*TASK TO CARRY OUT*. Extract each line of the data below exactly as written.

══ STORED RECORDS

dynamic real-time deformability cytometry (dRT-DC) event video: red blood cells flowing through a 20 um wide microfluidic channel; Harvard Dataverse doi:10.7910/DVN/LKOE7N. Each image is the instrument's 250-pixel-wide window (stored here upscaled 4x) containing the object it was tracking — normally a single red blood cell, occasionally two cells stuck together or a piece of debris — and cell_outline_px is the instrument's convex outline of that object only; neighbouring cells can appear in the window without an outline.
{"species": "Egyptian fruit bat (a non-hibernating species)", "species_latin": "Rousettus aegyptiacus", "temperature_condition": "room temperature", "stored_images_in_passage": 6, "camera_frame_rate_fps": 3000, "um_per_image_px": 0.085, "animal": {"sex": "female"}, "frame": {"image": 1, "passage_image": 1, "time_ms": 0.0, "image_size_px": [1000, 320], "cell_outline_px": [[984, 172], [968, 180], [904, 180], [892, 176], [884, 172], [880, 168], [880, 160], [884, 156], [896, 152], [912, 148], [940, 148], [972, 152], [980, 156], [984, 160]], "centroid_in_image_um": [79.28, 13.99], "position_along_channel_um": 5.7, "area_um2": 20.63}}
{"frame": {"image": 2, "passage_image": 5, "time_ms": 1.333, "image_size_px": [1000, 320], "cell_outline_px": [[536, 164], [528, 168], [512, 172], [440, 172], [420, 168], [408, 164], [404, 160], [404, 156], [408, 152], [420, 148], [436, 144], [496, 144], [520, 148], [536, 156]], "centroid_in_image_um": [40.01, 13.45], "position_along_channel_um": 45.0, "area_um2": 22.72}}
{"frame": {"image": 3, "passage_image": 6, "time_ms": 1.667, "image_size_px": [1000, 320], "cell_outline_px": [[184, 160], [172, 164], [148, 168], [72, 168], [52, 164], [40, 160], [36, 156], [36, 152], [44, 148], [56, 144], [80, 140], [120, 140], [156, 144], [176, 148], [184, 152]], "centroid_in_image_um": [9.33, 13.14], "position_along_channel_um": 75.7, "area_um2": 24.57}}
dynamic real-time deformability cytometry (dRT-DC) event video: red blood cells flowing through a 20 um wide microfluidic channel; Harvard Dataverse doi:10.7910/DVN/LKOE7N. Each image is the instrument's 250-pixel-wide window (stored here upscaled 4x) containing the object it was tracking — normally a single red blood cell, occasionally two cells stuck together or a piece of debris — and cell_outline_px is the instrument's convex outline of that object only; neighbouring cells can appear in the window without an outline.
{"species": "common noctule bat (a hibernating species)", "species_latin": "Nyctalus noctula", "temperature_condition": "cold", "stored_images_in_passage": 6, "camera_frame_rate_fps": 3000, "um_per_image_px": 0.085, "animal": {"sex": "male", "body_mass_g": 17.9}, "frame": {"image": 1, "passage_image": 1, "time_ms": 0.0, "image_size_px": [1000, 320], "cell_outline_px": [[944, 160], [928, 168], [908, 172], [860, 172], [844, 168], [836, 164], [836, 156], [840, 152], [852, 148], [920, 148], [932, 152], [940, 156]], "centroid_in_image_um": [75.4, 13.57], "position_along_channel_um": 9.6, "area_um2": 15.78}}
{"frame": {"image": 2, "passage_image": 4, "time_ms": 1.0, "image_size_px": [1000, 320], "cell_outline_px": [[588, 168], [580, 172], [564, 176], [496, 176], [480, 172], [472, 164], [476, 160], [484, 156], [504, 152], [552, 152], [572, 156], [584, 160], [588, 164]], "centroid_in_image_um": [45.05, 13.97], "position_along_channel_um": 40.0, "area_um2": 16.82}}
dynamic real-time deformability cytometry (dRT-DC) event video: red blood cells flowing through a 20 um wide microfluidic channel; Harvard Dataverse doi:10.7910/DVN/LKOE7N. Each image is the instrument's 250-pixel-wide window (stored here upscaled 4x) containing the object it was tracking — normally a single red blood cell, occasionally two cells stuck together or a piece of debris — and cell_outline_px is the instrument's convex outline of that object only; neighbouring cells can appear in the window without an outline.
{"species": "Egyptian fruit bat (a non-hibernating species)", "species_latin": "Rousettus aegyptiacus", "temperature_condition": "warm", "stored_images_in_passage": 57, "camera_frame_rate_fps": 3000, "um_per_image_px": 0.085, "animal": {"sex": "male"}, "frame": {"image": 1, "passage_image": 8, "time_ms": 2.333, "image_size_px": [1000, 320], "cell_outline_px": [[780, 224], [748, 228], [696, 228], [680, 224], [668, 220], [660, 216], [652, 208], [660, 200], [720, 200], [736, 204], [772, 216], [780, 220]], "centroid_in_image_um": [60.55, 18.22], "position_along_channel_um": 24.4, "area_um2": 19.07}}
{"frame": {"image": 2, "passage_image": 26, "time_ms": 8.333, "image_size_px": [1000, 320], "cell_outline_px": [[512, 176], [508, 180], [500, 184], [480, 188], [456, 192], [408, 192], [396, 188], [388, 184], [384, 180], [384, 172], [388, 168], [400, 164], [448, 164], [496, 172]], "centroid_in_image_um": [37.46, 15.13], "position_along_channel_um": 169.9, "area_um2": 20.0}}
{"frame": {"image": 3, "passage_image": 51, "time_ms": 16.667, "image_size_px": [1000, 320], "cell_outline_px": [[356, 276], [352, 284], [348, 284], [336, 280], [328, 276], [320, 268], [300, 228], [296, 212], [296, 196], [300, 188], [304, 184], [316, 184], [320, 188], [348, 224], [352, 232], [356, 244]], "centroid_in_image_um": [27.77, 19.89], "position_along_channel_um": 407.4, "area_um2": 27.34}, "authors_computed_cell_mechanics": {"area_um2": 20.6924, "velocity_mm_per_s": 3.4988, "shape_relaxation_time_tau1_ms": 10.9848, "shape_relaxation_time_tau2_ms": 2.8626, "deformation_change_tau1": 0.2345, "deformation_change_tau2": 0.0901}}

════

*FINISHED EXERCISE*.
dynamic real-time deformability cytometry (dRT-DC) event video: red blood cells flowing through a 20 um wide microfluidic channel; Harvard Dataverse doi:10.7910/DVN/LKOE7N. Each image is the instrument's 250-pixel-wide window (stored here upscaled 4x) containing the object it was tracking — normally a single red blood cell, occasionally two cells stuck together or a piece of debris — and cell_outline_px is the instrument's convex outline of that object only; neighbouring cells can appear in the window without an outline.
{"species": "Egyptian fruit bat (a non-hibernating species)", "species_latin": "Rousettus aegyptiacus", "temperature_condition": "room temperature", "stored_images_in_passage": 6, "camera_frame_rate_fps": 3000, "um_per_image_px": 0.085, "animal": {"sex": "female"}, "frame": {"image": 1, "passage_image": 1, "time_ms": 0.0, "image_size_px": [1000, 320], "cell_outline_px": [[984, 172], [968, 180], [904, 180], [892, 176], [884, 172], [880, 168], [880, 160], [884, 156], [896, 152], [912, 148], [940, 148], [972, 152], [980, 156], [984, 160]], "centroid_in_image_um": [79.28, 13.99], "position_along_channel_um": 5.7, "area_um2": 20.63}}
{"frame": {"image": 2, "passage_image": 5, "time_ms": 1.333, "image_size_px": [1000, 320], "cell_outline_px": [[536, 164], [528, 168], [512, 172], [440, 172], [420, 168], [408, 164], [404, 160], [404, 156], [408, 152], [420, 148], [436, 144], [496, 144], [520, 148], [536, 156]], "centroid_in_image_um": [40.01, 13.45], "position_along_channel_um": 45.0, "area_um2": 22.72}}
{"frame": {"image": 3, "passage_image": 6, "time_ms": 1.667, "image_size_px": [1000, 320], "cell_outline_px": [[184, 160], [172, 164], [148, 168], [72, 168], [52, 164], [40, 160], [36, 156], [36, 152], [44, 148], [56, 144], [80, 140], [120, 140], [156, 144], [176, 148], [184, 152]], "centroid_in_image_um": [9.33, 13.14], "position_along_channel_um": 75.7, "area_um2": 24.57}}
dynamic real-time deformability cytometry (dRT-DC) event video: red blood cells flowing through a 20 um wide microfluidic channel; Harvard Dataverse doi:10.7910/DVN/LKOE7N. Each image is the instrument's 250-pixel-wide window (stored here upscaled 4x) containing the object it was tracking — normally a single red blood cell, occasionally two cells stuck together or a piece of debris — and cell_outline_px is the instrument's convex outline of that object only; neighbouring cells can appear in the window without an outline.
{"species": "common noctule bat (a hibernating species)", "species_latin": "Nyctalus noctula", "temperature_condition": "cold", "stored_images_in_passage": 6, "camera_frame_rate_fps": 3000, "um_per_image_px": 0.085, "animal": {"sex": "male", "body_mass_g": 17.9}, "frame": {"image": 1, "passage_image": 1, "time_ms": 0.0, "image_size_px": [1000, 320], "cell_outline_px": [[944, 160], [928, 168], [908, 172], [860, 172], [844, 168], [836, 164], [836, 156], [840, 152], [852, 148], [920, 148], [932, 152], [940, 156]], "centroid_in_image_um": [75.4, 13.57], "position_along_channel_um": 9.6, "area_um2": 15.78}}
{"frame": {"image": 2, "passage_image": 4, "time_ms": 1.0, "image_size_px": [1000, 320], "cell_outline_px": [[588, 168], [580, 172], [564, 176], [496, 176], [480, 172], [472, 164], [476, 160], [484, 156], [504, 152], [552, 152], [572, 156], [584, 160], [588, 164]], "centroid_in_image_um": [45.05, 13.97], "position_along_channel_um": 40.0, "area_um2": 16.82}}
dynamic real-time deformability cytometry (dRT-DC) event video: red blood cells flowing through a 20 um wide microfluidic channel; Harvard Dataverse doi:10.7910/DVN/LKOE7N. Each image is the instrument's 250-pixel-wide window (stored here upscaled 4x) containing the object it was tracking — normally a single red blood cell, occasionally two cells stuck together or a piece of debris — and cell_outline_px is the instrument's convex outline of that object only; neighbouring cells can appear in the window without an outline.
{"species": "Egyptian fruit bat (a non-hibernating species)", "species_latin": "Rousettus aegyptiacus", "temperature_condition": "warm", "stored_images_in_passage": 57, "camera_frame_rate_fps": 3000, "um_per_image_px": 0.085, "animal": {"sex": "male"}, "frame": {"image": 1, "passage_image": 8, "time_ms": 2.333, "image_size_px": [1000, 320], "cell_outline_px": [[780, 224], [748, 228], [696, 228], [680, 224], [668, 220], [660, 216], [652, 208], [660, 200], [720, 200], [736, 204], [772, 216], [780, 220]], "centroid_in_image_um": [60.55, 18.22], "position_along_channel_um": 24.4, "area_um2": 19.07}}
{"frame": {"image": 2, "passage_image": 26, "time_ms": 8.333, "image_size_px": [1000, 320], "cell_outline_px": [[512, 176], [508, 180], [500, 184], [480, 188], [456, 192], [408, 192], [396, 188], [388, 184], [384, 180], [384, 172], [388, 168], [400, 164], [448, 164], [496, 172]], "centroid_in_image_um": [37.46, 15.13], "position_along_channel_um": 169.9, "area_um2": 20.0}}
{"frame": {"image": 3, "passage_image": 51, "time_ms": 16.667, "image_size_px": [1000, 320], "cell_outline_px": [[356, 276], [352, 284], [348, 284], [336, 280], [328, 276], [320, 268], [300, 228], [296, 212], [296, 196], [300, 188], [304, 184], [316, 184], [320, 188], [348, 224], [352, 232], [356, 244]], "centroid_in_image_um": [27.77, 19.89], "position_along_channel_um": 407.4, "area_um2": 27.34}, "authors_computed_cell_mechanics": {"area_um2": 20.6924, "velocity_mm_per_s": 3.4988, "shape_relaxation_time_tau1_ms": 10.9848, "shape_relaxation_time_tau2_ms": 2.8626, "deformation_change_tau1": 0.2345, "deformation_change_tau2": 0.0901}}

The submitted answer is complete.